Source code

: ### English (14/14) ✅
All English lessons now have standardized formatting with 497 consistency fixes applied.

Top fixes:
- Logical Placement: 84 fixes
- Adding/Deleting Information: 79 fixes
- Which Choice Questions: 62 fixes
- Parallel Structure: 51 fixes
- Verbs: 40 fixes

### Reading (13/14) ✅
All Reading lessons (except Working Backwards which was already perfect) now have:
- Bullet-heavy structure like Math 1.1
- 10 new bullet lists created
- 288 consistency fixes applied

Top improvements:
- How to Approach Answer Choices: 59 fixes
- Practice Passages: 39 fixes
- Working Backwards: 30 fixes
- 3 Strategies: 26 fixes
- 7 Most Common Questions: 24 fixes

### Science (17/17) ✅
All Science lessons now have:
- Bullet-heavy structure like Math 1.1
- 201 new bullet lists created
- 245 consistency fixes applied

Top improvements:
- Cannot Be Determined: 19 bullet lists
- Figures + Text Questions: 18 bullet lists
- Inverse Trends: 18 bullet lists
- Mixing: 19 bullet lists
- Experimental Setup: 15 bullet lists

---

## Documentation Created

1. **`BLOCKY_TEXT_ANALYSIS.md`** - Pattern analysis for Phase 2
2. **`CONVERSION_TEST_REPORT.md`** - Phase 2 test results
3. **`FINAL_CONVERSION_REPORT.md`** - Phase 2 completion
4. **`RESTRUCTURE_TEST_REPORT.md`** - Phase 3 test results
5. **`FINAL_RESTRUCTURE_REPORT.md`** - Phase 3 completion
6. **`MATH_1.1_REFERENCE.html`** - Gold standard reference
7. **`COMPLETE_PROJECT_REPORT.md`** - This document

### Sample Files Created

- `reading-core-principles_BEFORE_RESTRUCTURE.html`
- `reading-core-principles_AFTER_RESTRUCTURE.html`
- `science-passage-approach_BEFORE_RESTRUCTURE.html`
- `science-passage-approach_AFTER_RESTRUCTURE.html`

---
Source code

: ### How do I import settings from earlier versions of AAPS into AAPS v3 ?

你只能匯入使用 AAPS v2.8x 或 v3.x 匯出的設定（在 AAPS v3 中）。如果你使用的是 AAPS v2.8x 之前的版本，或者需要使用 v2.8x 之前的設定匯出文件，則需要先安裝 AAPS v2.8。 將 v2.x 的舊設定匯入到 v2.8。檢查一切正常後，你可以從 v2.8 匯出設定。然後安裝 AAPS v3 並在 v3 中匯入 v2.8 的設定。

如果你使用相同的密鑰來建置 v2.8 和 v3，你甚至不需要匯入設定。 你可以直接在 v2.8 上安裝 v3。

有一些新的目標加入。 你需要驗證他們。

.....

- _WRITTEN TASK_
In the entries above, find the line holding "All Reading lessons" and the line holding "你只能匯入使用 AAPS v2.8x"; print both of them and every line between, exactly, and nothing else.

- _OUTPUT FOR THIS TASK_
All Reading lessons (except Working Backwards which was already perfect) now have:
- Bullet-heavy structure like Math 1.1
- 10 new bullet lists created
- 288 consistency fixes applied

Top improvements:
- How to Approach Answer Choices: 59 fixes
- Practice Passages: 39 fixes
- Working Backwards: 30 fixes
- 3 Strategies: 26 fixes
- 7 Most Common Questions: 24 fixes

### Science (17/17) ✅
All Science lessons now have:
- Bullet-heavy structure like Math 1.1
- 201 new bullet lists created
- 245 consistency fixes applied

Top improvements:
- Cannot Be Determined: 19 bullet lists
- Figures + Text Questions: 18 bullet lists
- Inverse Trends: 18 bullet lists
- Mixing: 19 bullet lists
- Experimental Setup: 15 bullet lists

---

## Documentation Created

1. **`BLOCKY_TEXT_ANALYSIS.md`** - Pattern analysis for Phase 2
2. **`CONVERSION_TEST_REPORT.md`** - Phase 2 test results
3. **`FINAL_CONVERSION_REPORT.md`** - Phase 2 completion
4. **`RESTRUCTURE_TEST_REPORT.md`** - Phase 3 test results
5. **`FINAL_RESTRUCTURE_REPORT.md`** - Phase 3 completion
6. **`MATH_1.1_REFERENCE.html`** - Gold standard reference
7. **`COMPLETE_PROJECT_REPORT.md`** - This document

### Sample Files Created

- `reading-core-principles_BEFORE_RESTRUCTURE.html`
- `reading-core-principles_AFTER_RESTRUCTURE.html`
- `science-passage-approach_BEFORE_RESTRUCTURE.html`
- `science-passage-approach_AFTER_RESTRUCTURE.html`

---
Source code

: ### How do I import settings from earlier versions of AAPS into AAPS v3 ?

你只能匯入使用 AAPS v2.8x 或 v3.x 匯出的設定（在 AAPS v3 中）。如果你使用的是 AAPS v2.8x 之前的版本，或者需要使用 v2.8x 之前的設定匯出文件，則需要先安裝 AAPS v2.8。 將 v2.x 的舊設定匯入到 v2.8。檢查一切正常後，你可以從 v2.8 匯出設定。然後安裝 AAPS v3 並在 v3 中匯入 v2.8 的設定。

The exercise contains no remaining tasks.